Each line with the word "json" must appear in the answer, copied from the records.

====== Task material ======

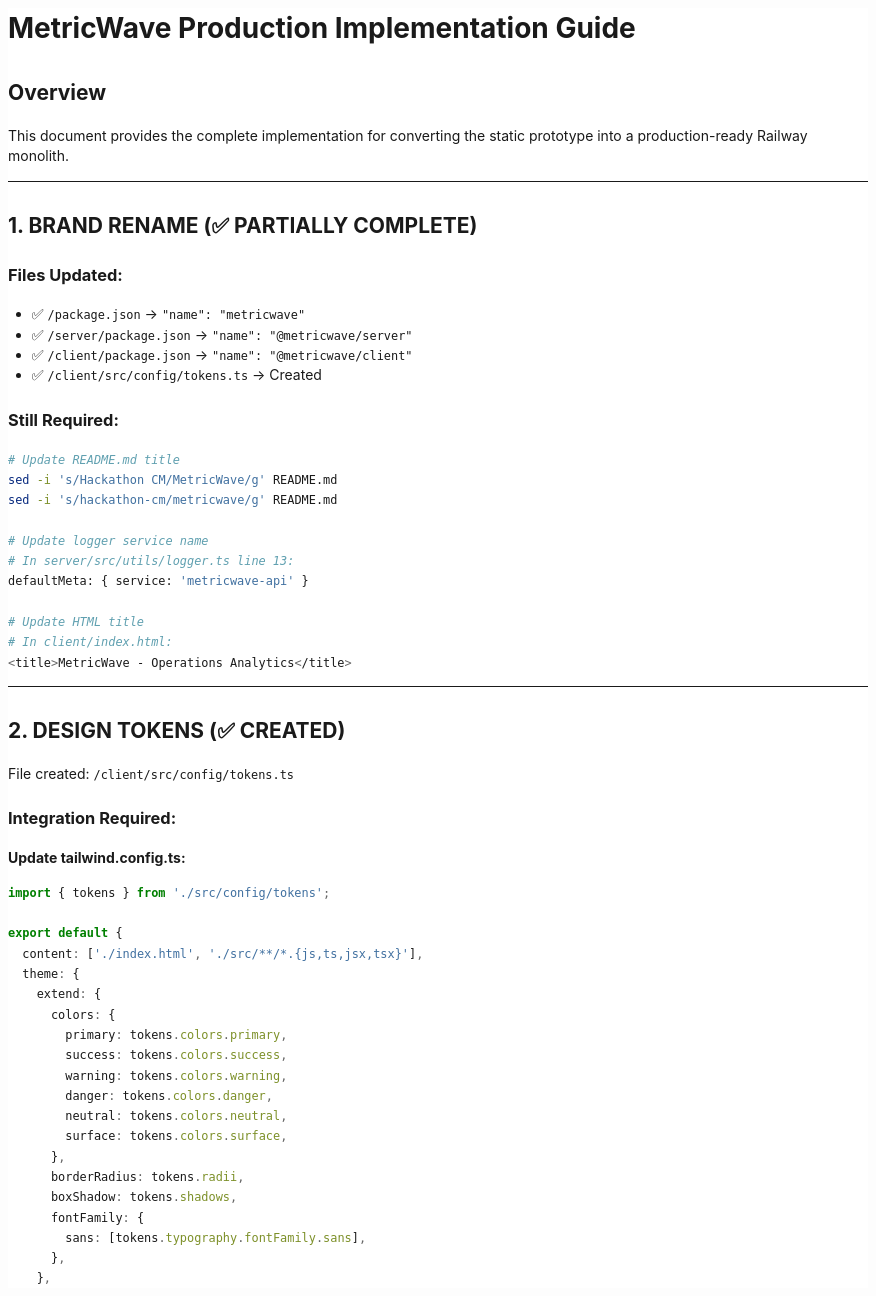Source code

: # MetricWave Production Implementation Guide

## Overview
This document provides the complete implementation for converting the static prototype into a production-ready Railway monolith.

---

## 1. BRAND RENAME (✅ PARTIALLY COMPLETE)

### Files Updated:
- ✅ `/package.json` → `"name": "metricwave"`
- ✅ `/server/package.json` → `"name": "@metricwave/server"`
- ✅ `/client/package.json` → `"name": "@metricwave/client"`
- ✅ `/client/src/config/tokens.ts` → Created

### Still Required:
```bash
# Update README.md title
sed -i 's/Hackathon CM/MetricWave/g' README.md
sed -i 's/hackathon-cm/metricwave/g' README.md

# Update logger service name
# In server/src/utils/logger.ts line 13:
defaultMeta: { service: 'metricwave-api' }

# Update HTML title
# In client/index.html:
<title>MetricWave - Operations Analytics</title>
```

---

## 2. DESIGN TOKENS (✅ CREATED)

File created: `/client/src/config/tokens.ts`

### Integration Required:

**Update tailwind.config.ts:**
```typescript
import { tokens } from './src/config/tokens';

export default {
  content: ['./index.html', './src/**/*.{js,ts,jsx,tsx}'],
  theme: {
    extend: {
      colors: {
        primary: tokens.colors.primary,
        success: tokens.colors.success,
        warning: tokens.colors.warning,
        danger: tokens.colors.danger,
        neutral: tokens.colors.neutral,
        surface: tokens.colors.surface,
      },
      borderRadius: tokens.radii,
      boxShadow: tokens.shadows,
      fontFamily: {
        sans: [tokens.typography.fontFamily.sans],
      },
    },
```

======

Output for this task –
- ✅ `/package.json` → `"name": "metricwave"`
- ✅ `/server/package.json` → `"name": "@metricwave/server"`
- ✅ `/client/package.json` → `"name": "@metricwave/client"`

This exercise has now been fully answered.